If I were teaching an introductory college class on investing I would definitely make this prerequisite reading. And it’s an excellent refresher/update for professionals that will also fill in some knowledge gaps.
Highly recommend for anyone serious about long-term "evidence-based" investing. If you can, I would read "Expected Returns" first, but it's not required.
His new book will thoroughly explore how one can derive expected return premia for all asset classes, including how one might practically put that knowledge to use, all the while keeping you grounded with a healthy dose of realism.
It's the thoroughly researched, practical, and no nonsense delivery of information that makes this a serious work with true value for readers. Tempered and well informed advice is what serious readers expect. It delivers exactly that.
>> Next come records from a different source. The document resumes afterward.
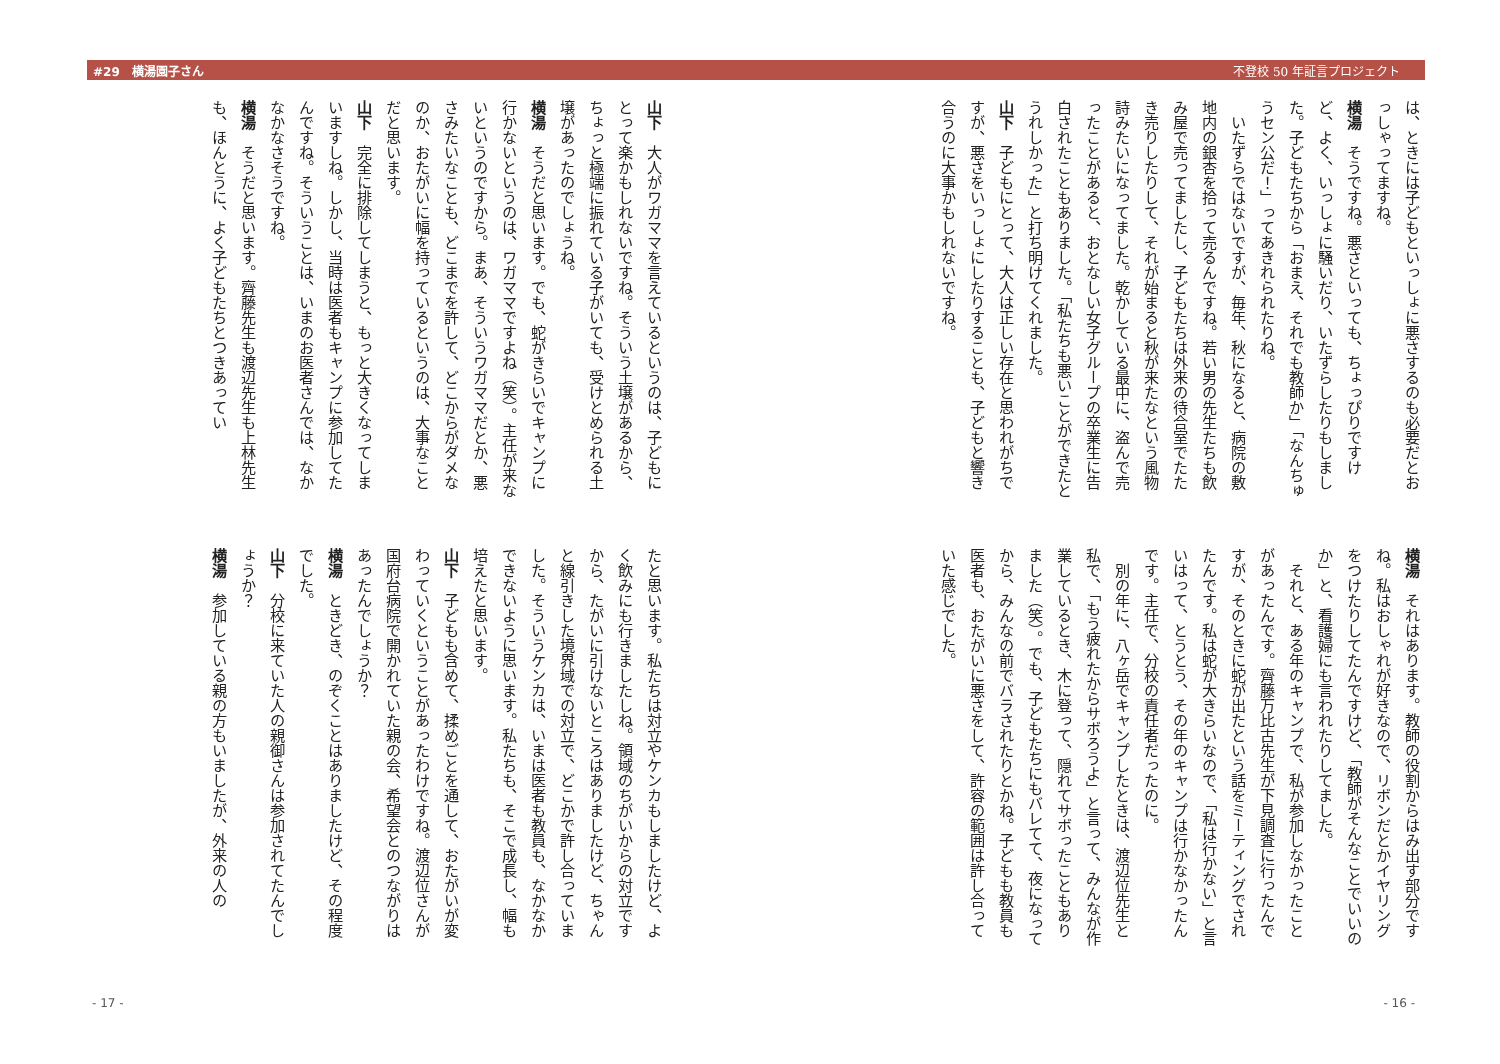#29　横湯園子さん 不登校 50 年証言プロジェクト
は、ときには子どもといっしょに悪さするのも必要だとおっしゃってますね。
横湯　そうですね。悪さといっても、ちょっぴりですけど、よく、いっしょに騒いだり、いたずらしたりもしました。子どもたちから「おまえ、それでも教師か」「なんちゅうセン公だ！」ってあきれられたりね。
いたずらではないですが、毎年、秋になると、病院の敷地内の銀杏を拾って売るんですね。若い男の先生たちも飲み屋で売ってましたし、子どもたちは外来の待合室でたたき売りしたりして、それが始まると秋が来たなという風物詩みたいになってました。乾かしている最中に、盗んで売ったことがあると、おとなしい女子グループの卒業生に告白されたこともありました。「私たちも悪いことができたとうれしかった」と打ち明けてくれました。
山下　子どもにとって、大人は正しい存在と思われがちですが、悪さをいっしょにしたりすることも、子どもと響き合うのに大事かもしれないですね。
横湯　それはあります。教師の役割からはみ出す部分ですね。私はおしゃれが好きなので、リボンだとかイヤリングをつけたりしてたんですけど、「教師がそんなことでいいのか」と、看護婦にも言われたりしてました。
それと、ある年のキャンプで、私が参加しなかったことがあったんです。齊藤万比古先生が下見調査に行ったんですが、そのときに蛇が出たという話をミーティングでされたんです。私は蛇が大きらいなので、「私は行かない」と言いはって、とうとう、その年のキャンプは行かなかったんです。主任で、分校の責任者だったのに。
別の年に、八ヶ岳でキャンプしたときは、渡辺位先生と私で、「もう疲れたからサボろうよ」と言って、みんなが作業しているとき、木に登って、隠れてサボったこともありました（笑）。でも、子どもたちにもバレてて、夜になってから、みんなの前でバラされたりとかね。子どもも教員も医者も、おたがいに悪さをして、許容の範囲は許し合っていた感じでした。
- 16 -
山下　大人がワガママを言えているというのは、子どもにとって楽かもしれないですね。そういう土壌があるから、ちょっと極端に振れている子がいても、受けとめられる土壌があったのでしょうね。
横湯　そうだと思います。でも、蛇がきらいでキャンプに行かないというのは、ワガママですよね（笑）。主任が来ないというのですから。まあ、そういうワガママだとか、悪さみたいなことも、どこまでを許して、どこからがダメなのか、おたがいに幅を持っているというのは、大事なことだと思います。
山下　完全に排除してしまうと、もっと大きくなってしまいますしね。しかし、当時は医者もキャンプに参加してたんですね。そういうことは、いまのお医者さんでは、なかなかなさそうですね。
横湯　そうだと思います。齊藤先生も渡辺先生も上林先生も、ほんとうに、よく子どもたちとつきあってい
たと思います。私たちは対立やケンカもしましたけど、よく飲みにも行きましたしね。領域のちがいからの対立ですから、たがいに引けないところはありましたけど、ちゃんと線引きした境界域での対立で、どこかで許し合っていました。そういうケンカは、いまは医者も教員も、なかなかできないように思います。私たちも、そこで成長し、幅も培えたと思います。
山下　子どもも含めて、揉めごとを通して、おたがいが変わっていくということがあったわけですね。渡辺位さんが国府台病院で開かれていた親の会、希望会とのつながりはあったんでしょうか？
横湯　ときどき、のぞくことはありましたけど、その程度でした。
山下　分校に来ていた人の親御さんは参加されてたんでしょうか？
横湯　参加している親の方もいましたが、外来の人の
- 17 -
Top reviews from other countries
Reviewed in Brazil 🇧🇷 on June 4, 2023
The book was written in 2001, when the everything bubble driven by zero interest rates and quantitative easing suggested different things to different people.
Some who saw the high growth rates feared missing out on expectations of continuing high returns. Others expected low returns based on mean reverting principles that see markets rise and fall.
By May 2023, we know inflation has risen sharply and caused central banks to increase interest rates rapidly.
This has changed the premise from the book. Cash now offers an attractive short term return, compared to other options, even if real interest rates (after inflation) are still negative. Equities and long term bonds fell sharply in 2022, badly damaging anyone with a 60/40 portfolio.
We're also seeing banks crash in the USA, and have a credit crunch that is likely to cause a recession. I think it's likely that the S&P 500 index will fall much further.
These changes mean that in some ways, the problem addressed in the book may have been "cured" by 2024 or 2025. Sharp reductions in asset values could put us back in a position of normal returns.
That said, the book is really about good investment practices and especially, having a properly diversified portfolio.
It's well established that diversification can improve long term returns and reduce volatility. It also emphasises the importance of keeping costs low
This is a book more for professional investors than the general public. You will need to be a sophisticated investor to get value from it.